Merck’s checkpoint star Keytruda grabs another FDA OK, steering past wreckage of a Roche disaster
Merck’s Keytruda continues to make a rapid advance to new approvals for expanded use. This time the FDA is approving their PD-1 drug for second-line as well as some first-line cases of bladder cancer — while Roche’s landmark OK for the rival Tecentriq (atezolizumab) in the same indication has been threatened by a stunning Phase III failure.

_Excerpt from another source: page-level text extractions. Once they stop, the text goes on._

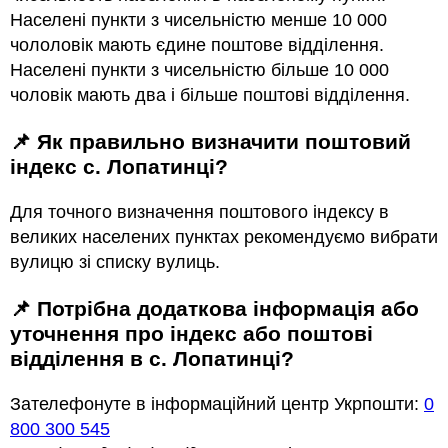
Населені пункти з чисельністю менше 10 000
чололовік мають єдине поштове відділення.
Населені пункти з чисельністю більше 10 000
чоловік мають два і більше поштові відділення.
📌 Як правильно визначити поштовий
індекс с. Лопатинці?
Для точного визначення поштового індексу в
великих населених пунктах рекомендуємо вибрати
вулицю зі списку вулиць.
📌 Потрібна додаткова інформація або
уточнення про індекс або поштові
відділення в с. Лопатинці?
Зателефонуте в інформаційний центр Укрпошти:
0
800 300 545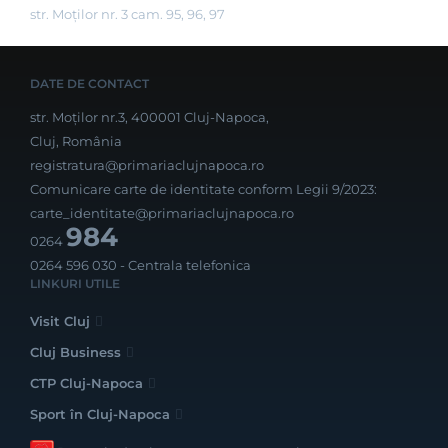
str. Moților nr. 3 cam. 95, 96, 97
DATE DE CONTACT
str. Moților nr.3, 400001 Cluj-Napoca,
Cluj, România
registratura@primariaclujnapoca.ro
Comunicare carte de identitate conform Legii 9/2023:
carte_identitate@primariaclujnapoca.ro
984
0264
0264 596 030
- Centrala telefonica
LINKURI UTILE
Visit Cluj
Cluj Business
CTP Cluj-Napoca
Sport în Cluj-Napoca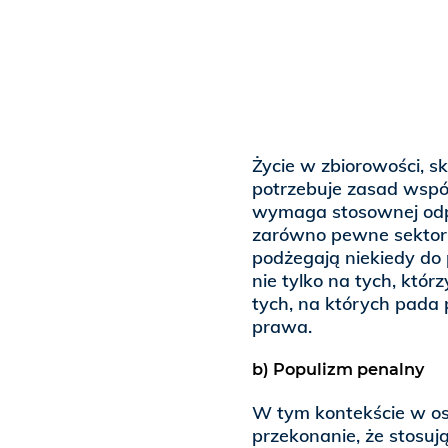
Życie w zbiorowości, s
potrzebuje zasad wspó
wymaga stosownej odpo
zarówno pewne sektory p
podżegają niekiedy do 
nie tylko na tych, któr
tych, na których pada 
prawa.
b) Populizm penalny
W tym kontekście w ost
przekonanie, że stosuj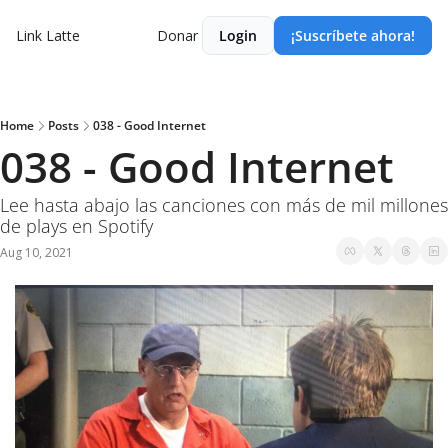
Link Latte
Donar
Login
¡Suscríbete ahora!
Home
Posts
038 - Good Internet
038 - Good Internet
Lee hasta abajo las canciones con más de mil millones 
de plays en Spotify
Aug 10, 2021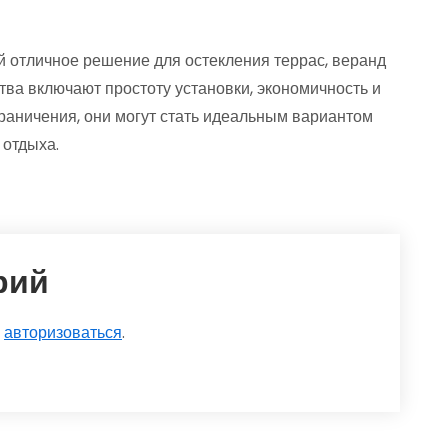
й отличное решение для остекления террас, веранд
тва включают простоту установки, экономичность и
граничения, они могут стать идеальным вариантом
 отдыха.
рий
о
авторизоваться
.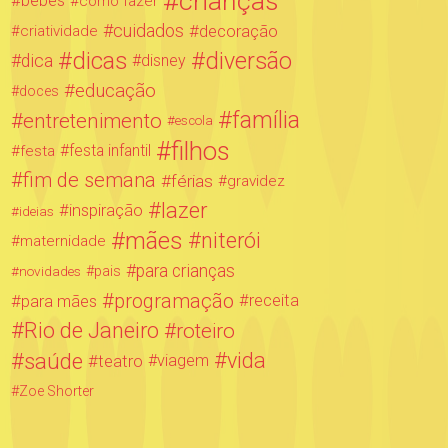
crianças
bebês
como fazer
cuidados
decoração
criatividade
dicas
diversão
dica
disney
educação
doces
família
entretenimento
escola
filhos
festa infantil
festa
fim de semana
férias
gravidez
lazer
inspiração
ideias
mães
niterói
maternidade
para crianças
novidades
pais
programação
para mães
receita
Rio de Janeiro
roteiro
saúde
vida
teatro
viagem
Zoe Shorter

Regulators came up with an accelerated approval for Keytruda for patients whose advanced cases of urothelial cancer have progressed after chemotherapy as well as any frontline patients who aren’t eligible for cisplatin-containing chemotherapy. KEYNOTE-045 provided the data for the second-line OK, with an objective response rate of 21% for Keytruda, close to twice that achieved by chemotherapy. Those numbers underscore the promise for this field, as well as the need for combination therapies that can do much better. And Merck has hundreds of those underway now.
Those combos will be telling as the PD-1/PD-L1 checkpoint field continues to get more and more crowded. AstraZeneca already has an approval for Imfinzi (durvalumab) in bladder cancer, alongside Merck KGaA/Pfizer’s Bavencio (avelumab) and Bristol-Myers Squibb’s Opdivo. And a whole tsunami of new checkpoints from other players are coming along in the pipeline as well.
While Keytruda goes from advance to advance — most recently highlighted with a frontline OK for a combination of Keytruda and chemo for firstling use against lung cancer — this field has been roiled by startling setbacks. Roche was stunned when its confirmatory Phase III for Tecentriq failed in bladder cancer, unable to significantly improve the overall survival rate of patients after the FDA had offered an early approval. That failure may well force the FDA to yank the approval, putting the blockbuster contender under a cloud. Bristol-Myers Squibb has also felt the heat after stumbling badly in lung cancer, giving Merck the opportunity to leapfrog its lead position.